5.5. Verbatim Text and Code Listings

You can use the verbatim element when you need to print scripts and want whitespace to be preseved. Text inside a verbatim tag will be printed in typewriter letters and whitespace will be displayed just as it appeared in your editor.

For program code you should use the listing element, which has as a single child the code element. You can have your code syntax highlighted by specifying the name of the programming language or script in the syntax attribute. Here is an example for the classic “Hello World” in C:

<listing>
    <code syntax="c" colorscheme="borland" strip="yes"
        startline="1" linestep="100" tabspaces="2"><![CDATA[
#include <stdio.h>
#include <stdlib.h>

int main(void) {
    printf("Hello World!\n");
    return 0;
}
    ]]></code>
</listing>

ecromedos internally uses the powerful Pygments syntax highlighter, which can lex a vast amount of programming languages and scripts. Pygments also comes with a number of predefined coloring schemes (styles) that you may select with the colorscheme attribute. For a complete list of supported languages and available styles, run the command

pygmentize -L

If you specify a startline, the syntax highlighter will number each line in your code. The linestep attribute specifies the increment from one line to the next.

Setting the strip attribute on the verbatim or code elements to yes will result in whitespace being stripped from the beginning and end of your listing. You can override the background color of the selected coloring scheme with the bgcolor attribute.
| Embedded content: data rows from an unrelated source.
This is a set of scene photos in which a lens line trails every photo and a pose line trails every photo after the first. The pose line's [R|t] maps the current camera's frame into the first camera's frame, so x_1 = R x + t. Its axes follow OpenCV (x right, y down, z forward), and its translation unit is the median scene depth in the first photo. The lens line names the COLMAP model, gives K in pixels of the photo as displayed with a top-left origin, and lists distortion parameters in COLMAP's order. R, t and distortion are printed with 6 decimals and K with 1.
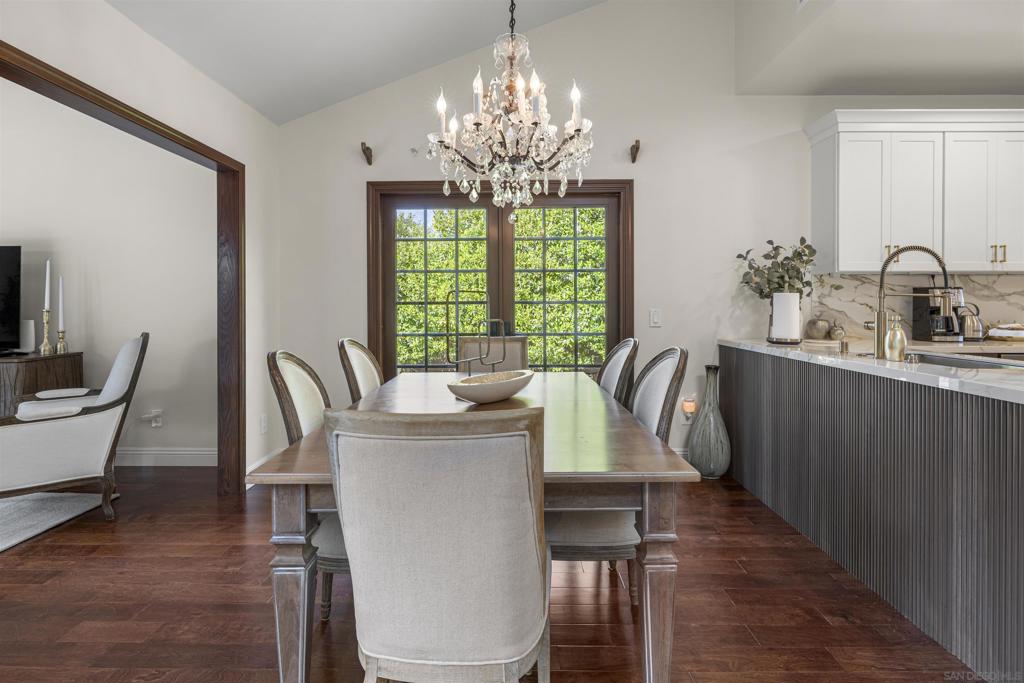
lens RADIAL K [[517.2, 0, 514.5], [0, 517.2, 305.6], [0, 0, 1]] dist [-0.009671, 0.001188]
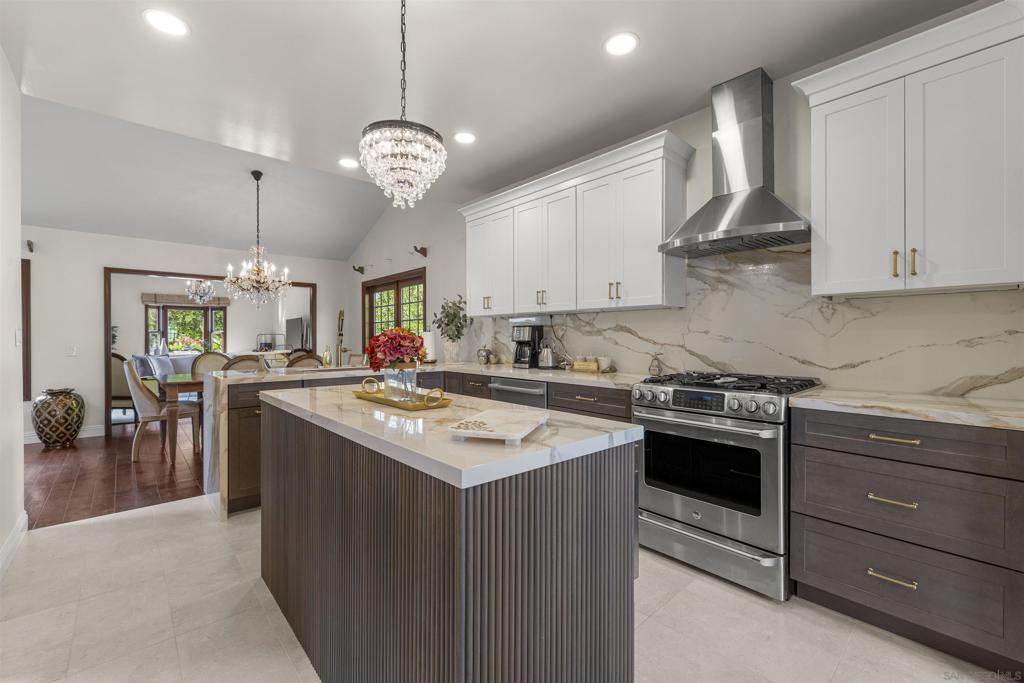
lens RADIAL K [[438.3, 0, 517.8], [0, 438.3, 336.8], [0, 0, 1]] dist [-0.002110, -0.000356]
pose [[0.680461, -0.001506, -0.732782, 1.651383], [-0.000583, 0.999996, -0.002597, -0.005181], [0.732784, 0.002194, 0.680458, 0.248666]]
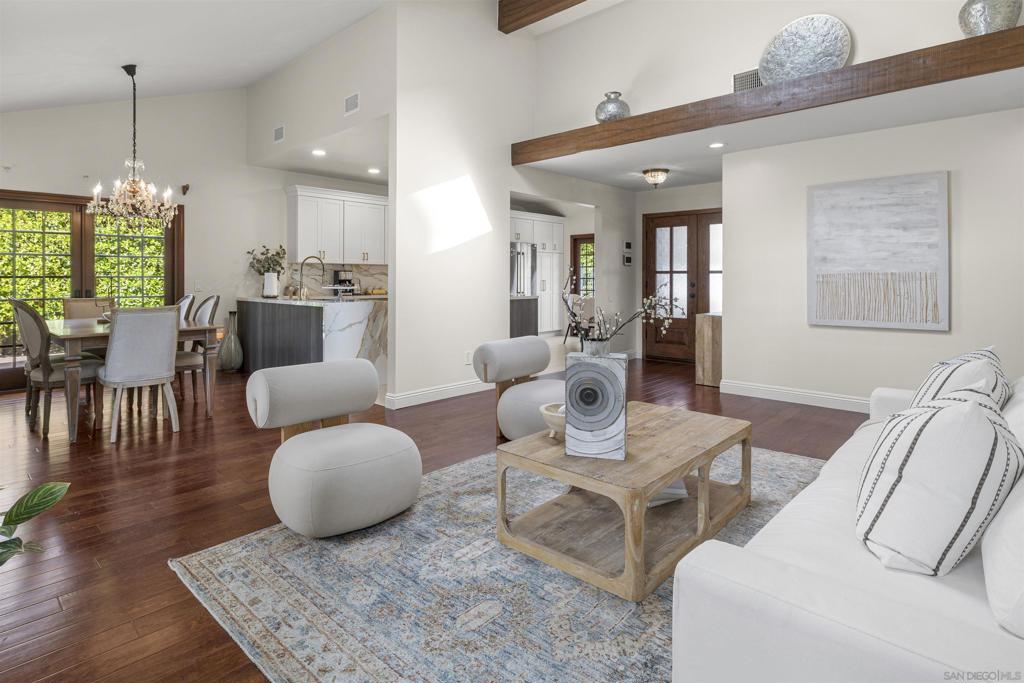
lens RADIAL K [[517.2, 0, 509.9], [0, 517.2, 280.0], [0, 0, 1]] dist [-0.009671, 0.001188]
pose [[0.665420, -0.001337, 0.746468, -0.350023], [0.000207, 0.999999, 0.001607, 0.000649], [-0.746469, -0.000915, 0.665420, -1.011578]]
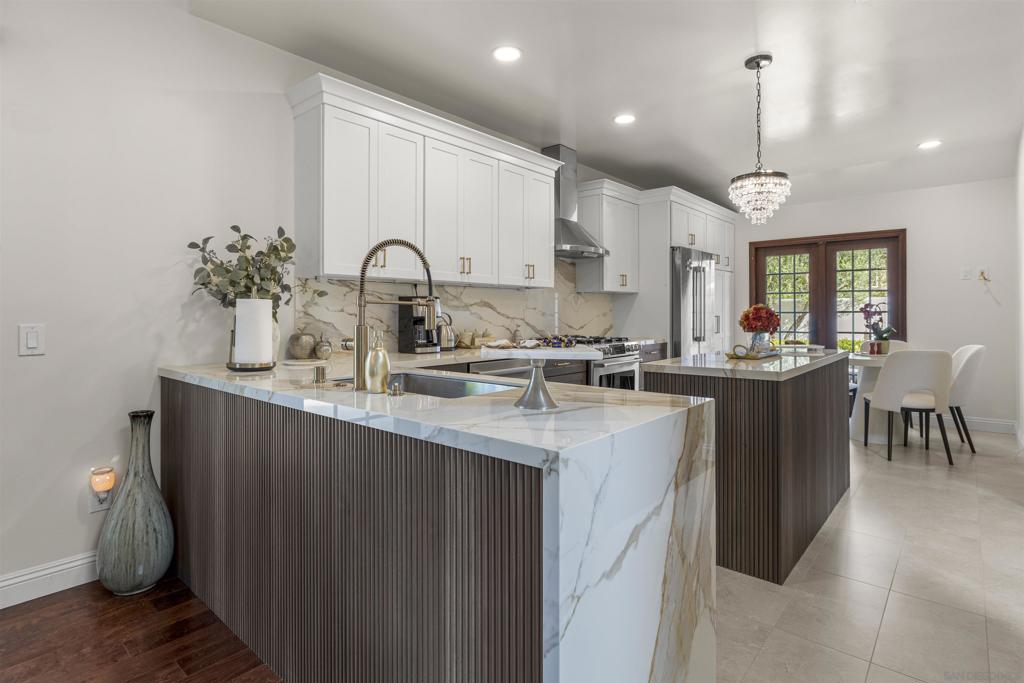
lens RADIAL K [[517.2, 0, 510.1], [0, 517.2, 311.8], [0, 0, 1]] dist [-0.009671, 0.001188]
pose [[0.646865, 0.000670, 0.762605, 0.197650], [0.004882, 0.999975, -0.005019, -0.001697], [-0.762589, 0.006970, 0.646845, 0.248928]]
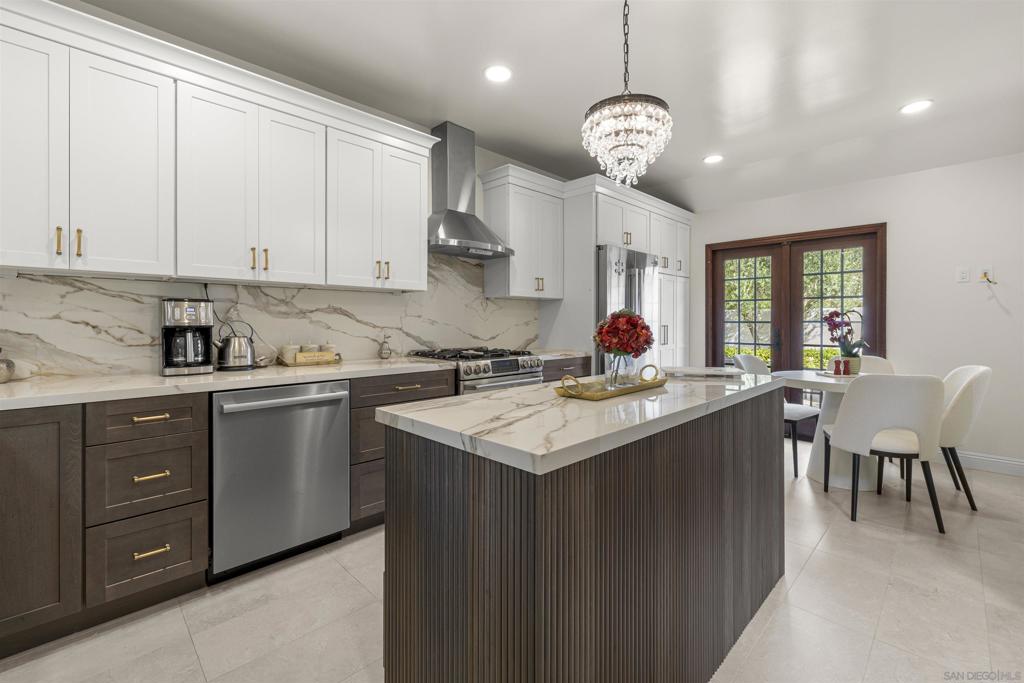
lens RADIAL K [[438.3, 0, 511.3], [0, 438.3, 322.5], [0, 0, 1]] dist [-0.002110, -0.000356]
pose [[0.698151, -0.000877, 0.715950, 0.721175], [0.000528, 1.000000, 0.000710, -0.003047], [-0.715950, -0.000118, 0.698151, 0.246733]]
Per default, ecromedos converts all tabulators inside a verbatim or code element to 4 spaces. You can override the number of spaces using the tabspaces attribute.

5.6. Mathematical Formulas

Mathematics are entered in TeX notation. Explaining TeX is beyond the scope of this document. For more information, please refer to appropriate literature, such as [LSHORT].

5.6.1. Inline Math

In order to set mathematical expressions inline, i.e. in the running paragraph, use the m element, as shown in this example:

<p>
    Einstein's law of equivalence of mass and energy is expressed
    as <m>e = mc^2</m>.
</p>

5.6.2. Formulas as Block Elements

Formulas can also be set as block elements. Simply enclose the m element in an equation element. To have your equation numbered, set the number attribute to yes. The following listing shows how to set the equation from the previous example as a block element:

<equation number="yes">
    <m>e = mc^2</m>
</equation>

Support for setting math is not extremely sophisticated. Future versions of ecromedos may provide better control over the alignment and grouping of formulas.